O que o governo deveria fazer não fez:
estabelecer protocolos nacionais, lançar uma campanha para incentivar o
distanciamento, testar a população para identificar os infectados, isolá-los e
rastrear seus contatos, seguindo exemplos de países que controlaram a epidemia,
como Coreia do Sul, Austrália ou Alemanha. O Brasil testa pouquíssimo, caminha
às cegas no combate à doença. Escolhe sempre o caminho errado. Em meio ao
desgoverno, a epidemia avança e escancara as desigualdades gritantes do país.
Um estudo do Instituto de Pesquisa Econômica Aplicada (Ipea) mostrou que, na
cidade do Rio de Janeiro, dos 6.735 óbitos até 13 de junho, 79,6% ocorreram nos
bairros de menor Índice de Desenvolvimento Social (IDS). Nas áreas mais pobres,
a taxa de letalidade chega a ser o dobro da de regiões ricas (20% contra 10%).
Na capital paulista, não é diferente. Os 25 distritos com maior número de
mortes por Covid-19 estão na periferia. Juntos, concentram 42,1% dos óbitos.
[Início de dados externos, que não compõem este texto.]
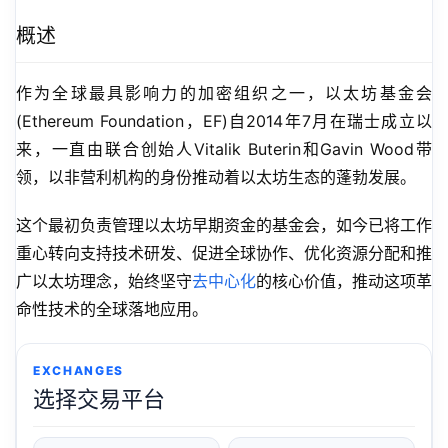
概述
作为全球最具影响力的加密组织之一，以太坊基金会
(Ethereum Foundation，EF)自2014年7月在瑞士成立以
来，一直由联合创始人Vitalik Buterin和Gavin Wood带
领，以非营利机构的身份推动着以太坊生态的蓬勃发展。
这个最初负责管理以太坊早期资金的基金会，如今已将工作
重心转向支持技术研发、促进全球协作、优化资源分配和推
广以太坊理念，始终坚守
去中心化
的核心价值，推动这项革
命性技术的全球落地应用。
EXCHANGES
选择交易平台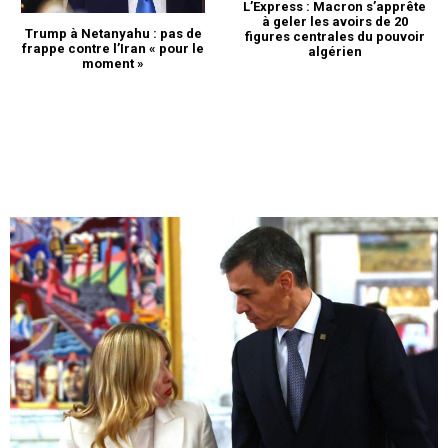
L’Express : Macron s’apprête
à geler les avoirs de 20
Trump à Netanyahu : pas de
figures centrales du pouvoir
frappe contre l’Iran « pour le
algérien
moment »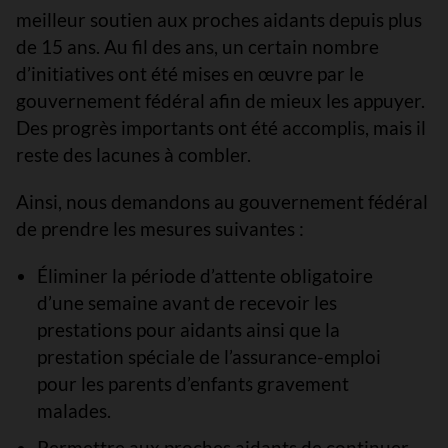
meilleur soutien aux proches aidants depuis plus
de 15 ans. Au fil des ans, un certain nombre
d’initiatives ont été mises en œuvre par le
gouvernement fédéral afin de mieux les appuyer.
Des progrès importants ont été accomplis, mais il
reste des lacunes à combler.
Ainsi, nous demandons au gouvernement fédéral
de prendre les mesures suivantes :
Éliminer la période d’attente obligatoire
d’une semaine avant de recevoir les
prestations pour aidants ainsi que la
prestation spéciale de l’assurance-emploi
pour les parents d’enfants gravement
malades.
Permettre aux proches aidants de continuer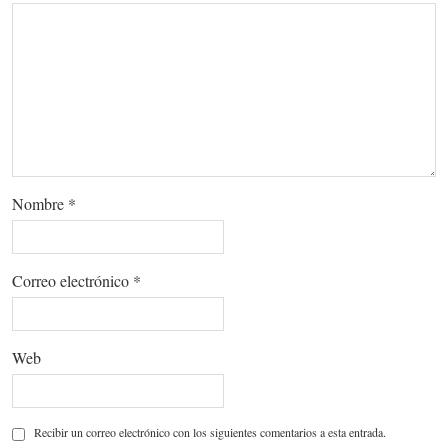
Nombre
*
Correo electrónico
*
Web
Recibir un correo electrónico con los siguientes comentarios a esta entrada.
Números superlativos não devem servir
para banalizar a tragédia. Por trás deles, há 100 mil histórias de brasileiros
que perderam a vida para o coronavírus. Tal contingente ainda cresce ao ritmo
de mais de mil mortes por dia, quase uma por minuto. Produzimos sepultamentos
em escala industrial, que nos humilham perante o mundo. O Brasil de Bolsonaro
fica atrás apenas dos Estados Unidos de Donald Trump no campeonato macabro da
Covid-19.
Em vez de impedir a tragédia, o governo tentou escondê-la. No início de junho, quando a escalada já era desenfreada, decidiu omitir o total de mortos do boletim diário do ministério. Iniciativa inócua, pois um consórcio da imprensa profissional passou a apurar os dados, e o Supremo obrigou o governo a recuar. Bolsonaro deveria saber que não é torturando números que se muda a realidade. Ela está aí, para quem quiser ver. Na quinta-feira, ele disse lamentar a iminência das 100 mil mortes: “Mas vamos tocar a vida, tocar a vida e buscar uma maneira de se safar desse problema”. Obviamente, nenhum dos mortos terá como tocar vida nenhuma. Nem Bolsonaro tem como se safar da responsabilidade pela tragédia e pela vergonha nacional.